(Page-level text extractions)
-- Opening Marker --
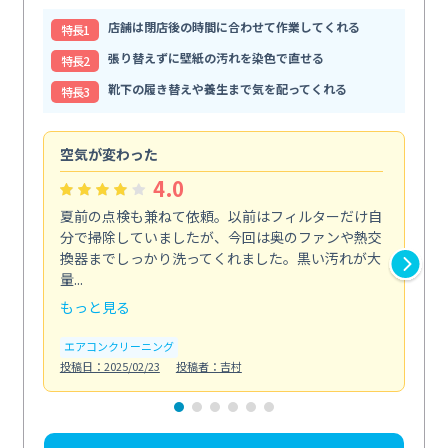
店舗は閉店後の時間に合わせて作業してくれる
特⻑1
張り替えずに壁紙の汚れを染色で直せる
特⻑2
靴下の履き替えや養生まで気を配ってくれる
特⻑3
空気が変わった
浴
4.0
夏前の点検も兼ねて依頼。以前はフィルターだけ自
掃
分で掃除していましたが、今回は奥のファンや熱交
た
換器までしっかり洗ってくれました。黒い汚れが大
キ
量...
安...
もっと見る
も
エアコンクリーニング
お
投稿日：2025/02/23
投稿者：吉村
投稿日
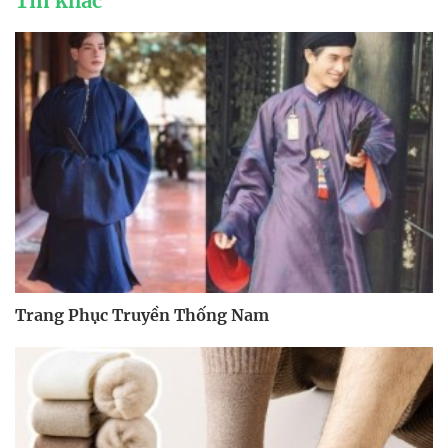
Tin khác
Trang Phục Truyền Thống Nam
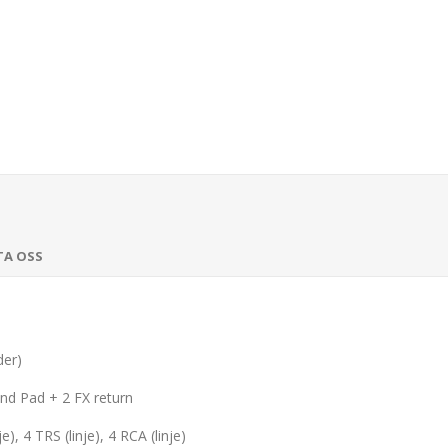
TA OSS
der)
nd Pad + 2 FX return
, 4 TRS (linje), 4 RCA (linje)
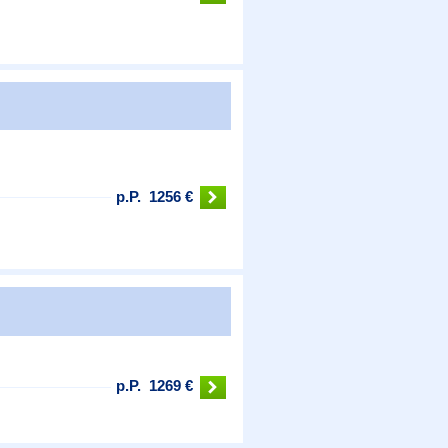
p.P.
1256 €
p.P.
1269 €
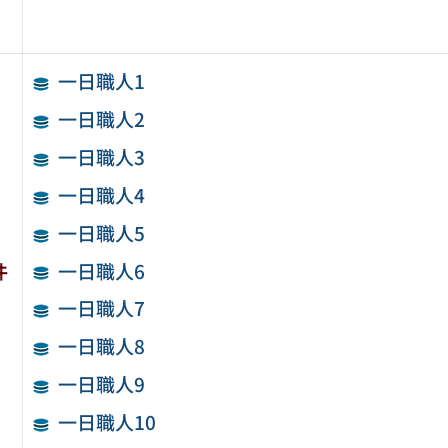
一日職人1
一日職人2
一日職人3
一日職人4
一日職人5
一日職人6
件
一日職人7
一日職人8
一日職人9
一日職人10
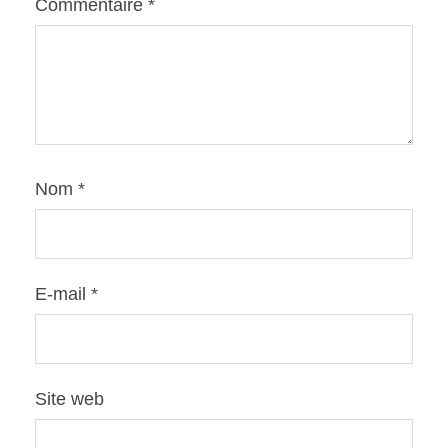
Commentaire
*
Nom
*
E-mail
*
Site web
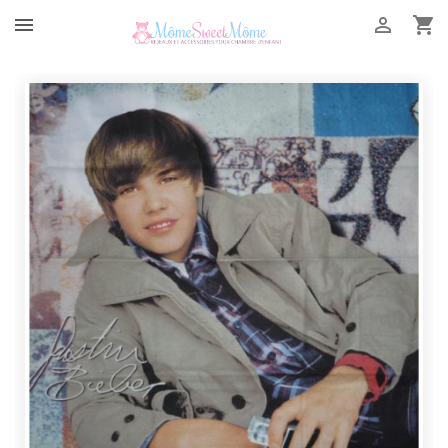



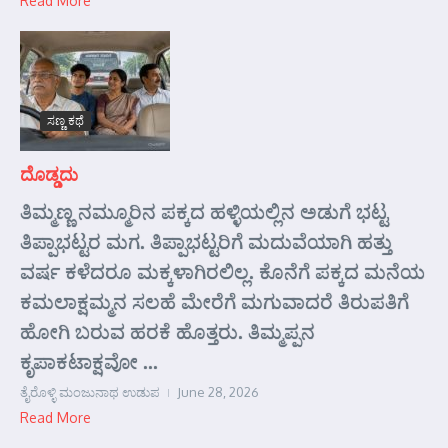
Read More
ಸಣ್ಣ ಕಥೆ
ದೊಡ್ಡದು
ತಿಮ್ಮಣ್ಣ ನಮ್ಮೂರಿನ ಪಕ್ಕದ ಹಳ್ಳಿಯಲ್ಲಿನ ಅಡುಗೆ ಭಟ್ಟ
ತಿಪ್ಪಾಭಟ್ಟರ ಮಗ. ತಿಪ್ಪಾಭಟ್ಟರಿಗೆ ಮದುವೆಯಾಗಿ ಹತ್ತು
ವರ್ಷ ಕಳೆದರೂ ಮಕ್ಕಳಾಗಿರಲಿಲ್ಲ. ಕೊನೆಗೆ ಪಕ್ಕದ ಮನೆಯ
ಕಮಲಾಕ್ಷಮ್ಮನ ಸಲಹೆ ಮೇರೆಗೆ ಮಗುವಾದರೆ ತಿರುಪತಿಗೆ
ಹೋಗಿ ಬರುವ ಹರಕೆ ಹೊತ್ತರು. ತಿಮ್ಮಪ್ಪನ
ಕೃಪಾಕಟಾಕ್ಷವೋ ...
ತೈರೊಳ್ಳಿ ಮಂಜುನಾಥ ಉಡುಪ
June 28, 2026
Read More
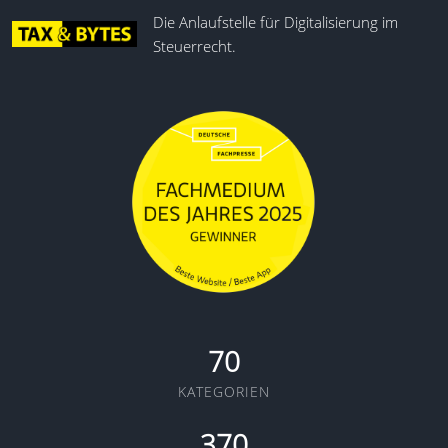
Die Anlaufstelle für Digitalisierung im
Steuerrecht.
70
KATEGORIEN
370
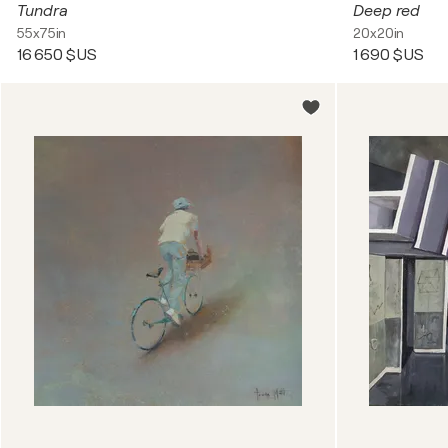
Tundra
Deep red
55x75in
20x20in
16 650 $US
1 690 $US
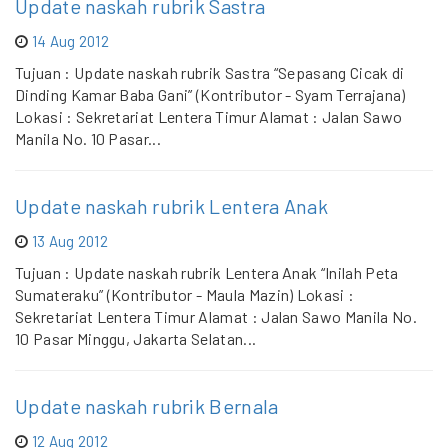
Update naskah rubrik Sastra
14 Aug 2012
Tujuan : Update naskah rubrik Sastra “Sepasang Cicak di
Dinding Kamar Baba Gani” (Kontributor - Syam Terrajana)
Lokasi : Sekretariat Lentera Timur Alamat : Jalan Sawo
Manila No. 10 Pasar...
Update naskah rubrik Lentera Anak
13 Aug 2012
Tujuan : Update naskah rubrik Lentera Anak “Inilah Peta
Sumateraku” (Kontributor - Maula Mazin) Lokasi :
Sekretariat Lentera Timur Alamat : Jalan Sawo Manila No.
10 Pasar Minggu, Jakarta Selatan...
Update naskah rubrik Bernala
12 Aug 2012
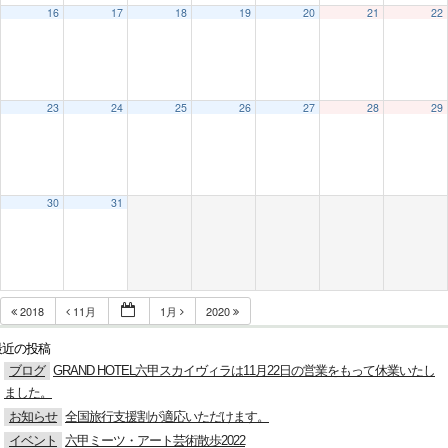
16
17
18
19
20
21
22
23
24
25
26
27
28
29
30
31
2018
11月
1月
2020
最近の投稿
ブログ
GRAND HOTEL六甲スカイヴィラは11月22日の営業をもって休業いたし
ました。
お知らせ
全国旅行支援割が適応いただけます。
イベント
六甲ミーツ・アート芸術散歩2022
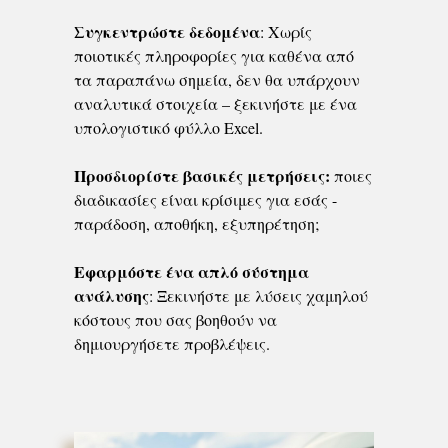
Συγκεντρώστε δεδομένα
: Χωρίς
ποιοτικές πληροφορίες για καθένα από
τα παραπάνω σημεία, δεν θα υπάρχουν
αναλυτικά στοιχεία – ξεκινήστε με ένα
υπολογιστικό φύλλο Excel.
Προσδιορίστε βασικές μετρήσεις:
ποιες
διαδικασίες είναι κρίσιμες για εσάς -
παράδοση, αποθήκη, εξυπηρέτηση;
Εφαρμόστε ένα απλό σύστημα
ανάλυσης
: Ξεκινήστε με λύσεις χαμηλού
κόστους που σας βοηθούν να
δημιουργήσετε προβλέψεις.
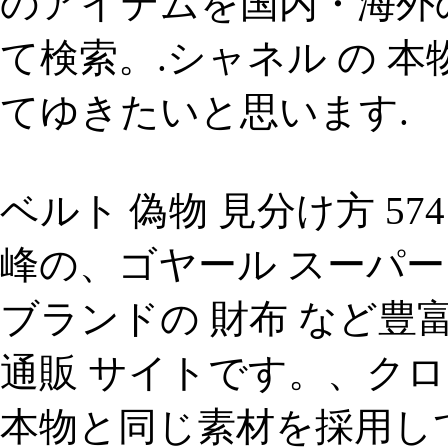
のアイテムを国内・海外
て検索。.シャネル の 
てゆきたいと思います.
ベルト 偽物 見分け方 5
峰の、ゴヤール スーパー
ブランドの 財布 など
通販 サイトです。、クロ
本物と同じ素材を採用して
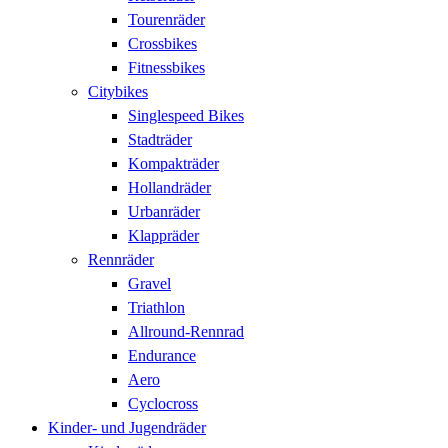
Tourenräder
Crossbikes
Fitnessbikes
Citybikes
Singlespeed Bikes
Stadträder
Kompakträder
Hollandräder
Urbanräder
Klappräder
Rennräder
Gravel
Triathlon
Allround-Rennrad
Endurance
Aero
Cyclocross
Kinder- und Jugendräder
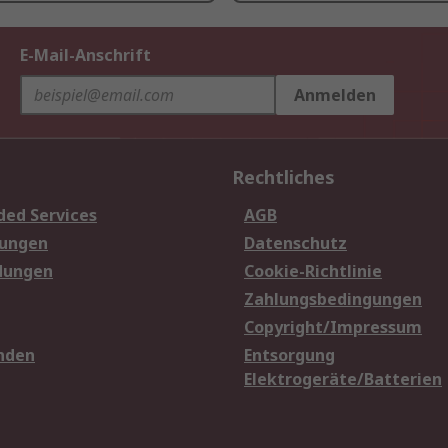
E-Mail-Anschrift
Anmelden
Rechtliches
ded Services
AGB
sungen
Datenschutz
dungen
Cookie-Richtlinie
Zahlungsbedingungen
Copyright/Impressum
nden
Entsorgung
Elektrogeräte/Batterien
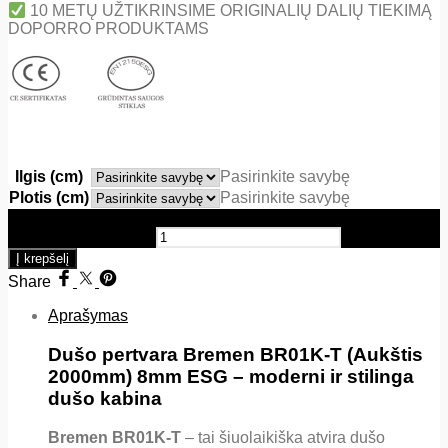
10 METŲ UŽTIKRINSIME ORIGINALIŲ DALIŲ TIEKIMĄ
DOPORRO PRODUKTAMS
Ilgis (cm)
Pasirinkite savybę
Plotis (cm)
Pasirinkite savybę
produkto kiekis: Dušo pertvara - Bremen BR01K-T (Aukštis
2000mm) 8mm ESG
Į krepšelį
Share
Aprašymas
Dušo pertvara Bremen BR01K-T (Aukštis
2000mm) 8mm ESG – moderni ir stilinga
dušo kabina
Bremen BR01K-T
– tai šiuolaikiška atvira dušo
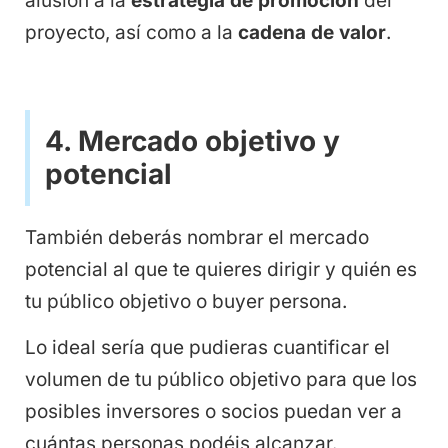
alusión a la
estrategia de promoción
del
proyecto, así como a la
cadena de valor
.
4. Mercado objetivo y
potencial
También deberás nombrar el mercado
potencial al que te quieres dirigir y quién es
tu público objetivo o buyer persona.
Lo ideal sería que pudieras cuantificar el
volumen de tu público objetivo para que los
posibles inversores o socios puedan ver a
cuántas personas podéis alcanzar.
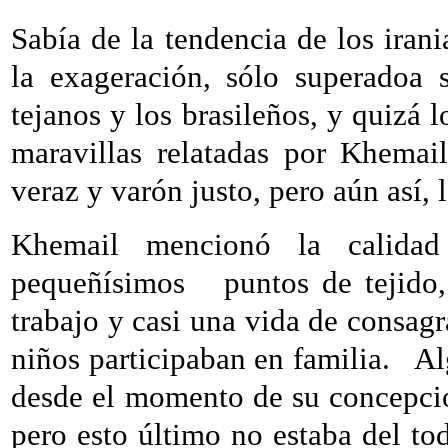
Sabía de la tendencia de los irani
la exageración, sólo superadoa 
tejanos y los brasileños, y quizá l
maravillas relatadas por Khemai
veraz y varón justo, pero aún así, 
Khemail mencionó la calidad
pequeñísimos
puntos de tejid
trabajo y casi una vida de consagr
niños participaban en familia.
Al
desde el momento de su concepció
pero esto último no estaba del to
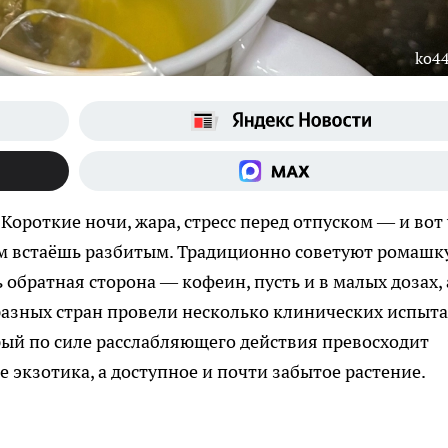
ko44
Короткие ночи, жара, стресс перед отпуском — и вот
ром встаёшь разбитым. Традиционно советуют ромашк
ь обратная сторона — кофеин, пусть и в малых дозах, 
разных стран провели несколько клинических испыт
рый по силе расслабляющего действия превосходит
е экзотика, а доступное и почти забытое растение.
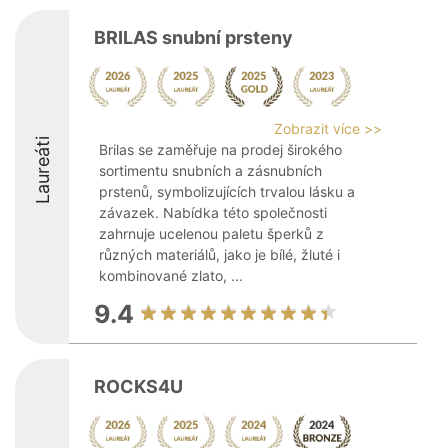
BRILAS snubní prsteny
Zobrazit více >>
Laureáti
Brilas se zaměřuje na prodej širokého
sortimentu snubních a zásnubních
prstenů, symbolizujících trvalou lásku a
závazek. Nabídka této společnosti
zahrnuje ucelenou paletu šperků z
různých materiálů, jako je bílé, žluté i
kombinované zlato, ...
9.4
ROCKS4U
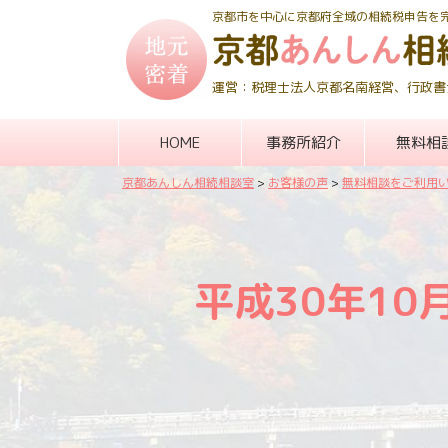
京都市を中心に京都府全域の相続税申告を
運営：税理士法人京都名南経営、行政書
HOME
事務所紹介
無料相
京都あんしん相続相談室
>
お客様の声
>
無料相談をご利用
平成30年1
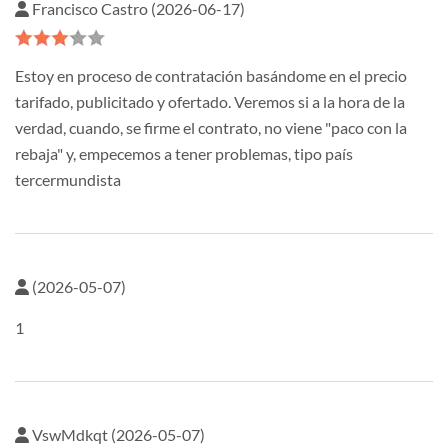
Francisco Castro (2026-06-17)
Estoy en proceso de contratación basándome en el precio
tarifado, publicitado y ofertado. Veremos si a la hora de la
verdad, cuando, se firme el contrato, no viene "paco con la
rebaja" y, empecemos a tener problemas, tipo país
tercermundista
(2026-05-07)
1
VswMdkqt (2026-05-07)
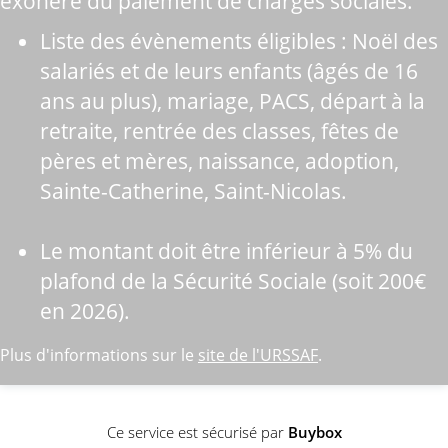
exonéré du paiement de charges sociales.
Liste des évènements éligibles : Noël des
salariés et de leurs enfants (âgés de 16
ans au plus), mariage, PACS, départ à la
retraite, rentrée des classes, fêtes de
pères et mères, naissance, adoption,
Sainte-Catherine, Saint-Nicolas.
Le montant doit être inférieur à 5% du
plafond de la Sécurité Sociale (soit 200€
en 2026).
Plus d'informations sur le
site de l'URSSAF
.
Ce service est sécurisé par
Buybox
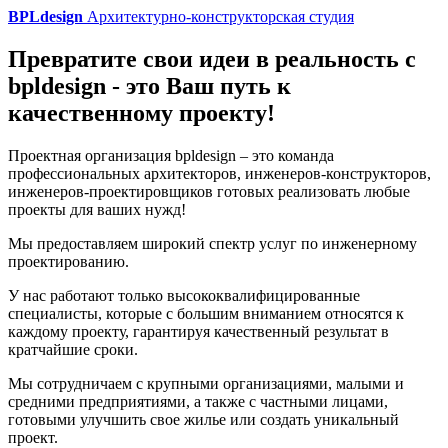
BPLdesign
Архитектурно-конструкторская студия
Превратите свои идеи в реальность с
bpldesign - это Ваш путь к
качественному проекту!
Проектная организация bpldesign – это команда
профессиональных архитекторов, инженеров-конструкторов,
инженеров-проектировщиков готовых реализовать любые
проекты для ваших нужд!
Мы предоставляем широкий спектр услуг по инженерному
проектированию.
У нас работают только высококвалифицированные
специалисты, которые с большим вниманием относятся к
каждому проекту, гарантируя качественный результат в
кратчайшие сроки.
Мы сотрудничаем с крупными организациями, малыми и
средними предприятиями, а также с частными лицами,
готовыми улучшить свое жилье или создать уникальный
проект.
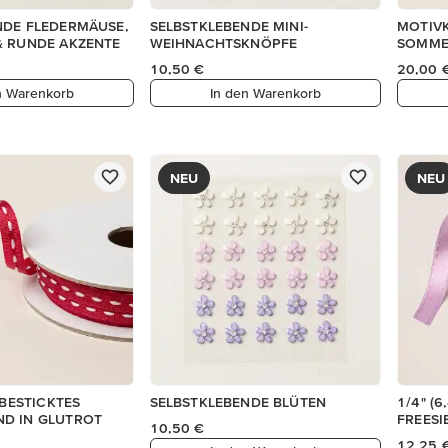
NDE FLEDERMÄUSE,
SELBSTKLEBENDE MINI-
MOTIV
& RUNDE AKZENTE
WEIHNACHTSKNÖPFE
SOMME
10,50 €
20,00 
n Warenkorb
In den Warenkorb
NEU
NEU
 BESTICKTES
SELBSTKLEBENDE BLÜTEN
1/4" (
D IN GLUTROT
FREESI
10,50 €
12,25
-- Closing Marker --
Every line in the entries above that has the word "Bremen" should be identified and copied.

produkto kiekis: Dušo pertvara - Bremen BR01K-T (Aukštis
Dušo pertvara Bremen BR01K-T (Aukštis
Bremen BR01K-T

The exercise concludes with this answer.